Corporate structure & financing of IDS plc12 Apr 2023 21:56
This is quite detailed but useful to know. Until 2021 the immediate company under Royal Mail plc (now renamed IDS plc), being the ultimate Topco, was Royal Mail Group Limited (RMGL). RMGL contained (and still contains) all material elements of RM operations in the UK. In addition, it had/has a few UK subsidiaries which didn’t/don’t do very much (the most important one, I think, holding vacant land RM is selling to developers). However, crucially it also owned Royal Mail Investments Limited. This was the UK company that held the GLS operations as it owned Global Logistics B.V., a Dutch holding company, which in turn owned/owns the various component companies of the GLS subgroup operating in many different companies.

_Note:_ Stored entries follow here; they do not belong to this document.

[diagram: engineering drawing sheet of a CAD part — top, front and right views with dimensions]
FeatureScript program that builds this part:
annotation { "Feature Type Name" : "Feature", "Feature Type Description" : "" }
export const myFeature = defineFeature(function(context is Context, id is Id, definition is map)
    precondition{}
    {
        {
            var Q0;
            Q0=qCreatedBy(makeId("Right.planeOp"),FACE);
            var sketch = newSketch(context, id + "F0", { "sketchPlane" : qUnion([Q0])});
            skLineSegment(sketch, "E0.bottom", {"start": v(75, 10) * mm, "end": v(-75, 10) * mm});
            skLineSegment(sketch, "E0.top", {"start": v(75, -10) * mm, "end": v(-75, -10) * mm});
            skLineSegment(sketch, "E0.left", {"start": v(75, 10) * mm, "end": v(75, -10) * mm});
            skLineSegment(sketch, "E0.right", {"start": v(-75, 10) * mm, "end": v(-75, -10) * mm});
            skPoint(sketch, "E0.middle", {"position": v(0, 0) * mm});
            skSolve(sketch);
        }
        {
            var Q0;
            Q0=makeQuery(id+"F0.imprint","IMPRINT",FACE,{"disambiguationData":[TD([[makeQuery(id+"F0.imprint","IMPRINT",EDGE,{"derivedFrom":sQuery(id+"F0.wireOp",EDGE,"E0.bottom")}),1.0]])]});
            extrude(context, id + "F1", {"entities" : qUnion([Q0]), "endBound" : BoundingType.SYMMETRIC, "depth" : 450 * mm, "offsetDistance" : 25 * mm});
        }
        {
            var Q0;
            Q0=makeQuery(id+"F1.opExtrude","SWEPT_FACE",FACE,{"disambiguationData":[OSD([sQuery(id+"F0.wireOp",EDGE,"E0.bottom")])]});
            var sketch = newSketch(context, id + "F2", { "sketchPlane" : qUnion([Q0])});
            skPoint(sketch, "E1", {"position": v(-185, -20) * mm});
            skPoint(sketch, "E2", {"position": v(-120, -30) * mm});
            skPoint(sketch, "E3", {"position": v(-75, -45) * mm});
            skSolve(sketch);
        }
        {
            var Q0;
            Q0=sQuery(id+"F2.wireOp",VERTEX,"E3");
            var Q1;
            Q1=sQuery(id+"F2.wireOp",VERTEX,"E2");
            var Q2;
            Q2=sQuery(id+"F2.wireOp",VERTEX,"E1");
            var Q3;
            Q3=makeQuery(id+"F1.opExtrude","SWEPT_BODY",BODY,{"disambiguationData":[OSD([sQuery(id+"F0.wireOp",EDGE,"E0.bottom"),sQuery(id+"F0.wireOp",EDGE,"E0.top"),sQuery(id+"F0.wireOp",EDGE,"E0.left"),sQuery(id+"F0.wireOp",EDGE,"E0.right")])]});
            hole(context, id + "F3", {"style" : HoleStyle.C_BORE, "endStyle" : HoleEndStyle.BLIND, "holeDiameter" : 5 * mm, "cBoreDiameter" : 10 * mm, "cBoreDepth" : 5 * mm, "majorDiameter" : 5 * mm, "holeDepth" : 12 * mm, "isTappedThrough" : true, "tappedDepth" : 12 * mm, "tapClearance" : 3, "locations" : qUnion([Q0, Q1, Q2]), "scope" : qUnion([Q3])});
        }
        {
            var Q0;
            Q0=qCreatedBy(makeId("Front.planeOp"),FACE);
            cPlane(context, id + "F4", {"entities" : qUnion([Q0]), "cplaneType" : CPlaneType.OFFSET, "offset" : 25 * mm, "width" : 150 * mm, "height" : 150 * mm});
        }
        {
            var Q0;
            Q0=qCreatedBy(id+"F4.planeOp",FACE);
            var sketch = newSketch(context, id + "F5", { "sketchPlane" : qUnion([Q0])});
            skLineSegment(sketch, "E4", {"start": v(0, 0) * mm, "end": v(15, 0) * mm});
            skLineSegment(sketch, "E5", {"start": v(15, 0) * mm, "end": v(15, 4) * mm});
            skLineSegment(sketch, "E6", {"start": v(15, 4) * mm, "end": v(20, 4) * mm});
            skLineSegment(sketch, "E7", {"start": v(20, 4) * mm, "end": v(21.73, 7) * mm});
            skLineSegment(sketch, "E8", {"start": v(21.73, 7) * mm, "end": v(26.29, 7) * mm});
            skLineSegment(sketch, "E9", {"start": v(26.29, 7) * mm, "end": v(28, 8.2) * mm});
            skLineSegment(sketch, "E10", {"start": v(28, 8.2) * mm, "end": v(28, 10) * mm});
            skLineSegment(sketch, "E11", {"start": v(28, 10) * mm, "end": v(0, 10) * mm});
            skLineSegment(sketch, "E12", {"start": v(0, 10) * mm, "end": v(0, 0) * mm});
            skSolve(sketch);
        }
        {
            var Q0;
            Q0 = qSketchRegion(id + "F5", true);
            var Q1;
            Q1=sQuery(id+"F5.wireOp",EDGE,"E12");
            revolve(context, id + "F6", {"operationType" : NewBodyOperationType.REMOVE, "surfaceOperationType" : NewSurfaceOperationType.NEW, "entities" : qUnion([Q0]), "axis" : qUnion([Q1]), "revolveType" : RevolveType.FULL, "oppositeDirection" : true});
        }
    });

In 2021 there was an internal restructuring whereby Royal Mail Investments Limited (renamed RMGLS Limited) was flipped up to be the intermediate holding company under IDS plc and so it became the owner of RMGL, it’s former parent company. As outlined before, RMGLS already owned the GLS subgroup but now also became the owner of all RM operations through owning RMGL. In other words the group structure became that rather than RMGL owning all RM/GLS operations, RM and GLS operations now sit side by side within the group structure. This was designed to separate the two sides of the business.
Within this is the issue of the Eurobond money. IDS has two Eurobonds each for £400m+, one due 2024, the other 2026 and totalling almost £900m. These Eurobonds, issued some time in the past, are borrowings/liabilities of IDS plc and the money was previously lent down into RMGL presumably for capex for both the RM and GLS sides of the business (plus probably GLS acquisitions). The inter company lending did not reflect the terms of the Eurobonds and was at call. In other words IDS can demand it’s money back from RMGL immediately. At March 2022 RMGL had negative current liabilities of around £500m (within that £800m cash). Both amounts will have deteriorated significantly since. RMGL (being the RM business) therefore lives on at the discretion of the IDS directors not calling the £900m owed.
The IDS directors have fiduciary duties to IDS, the company. They have no fiduciary duties to the group - that is an accounting concept not a legal one. Therefore, it seems to me that they have a legal duty to safeguard the collection of the £900m lent inter company to RMGL and if they see RGML’s solvency position deteriorating through losses such that it might not be paid would be obliged to act (call administration). As noted above RMGL no longer owns the GLS side of the group so no salvation there.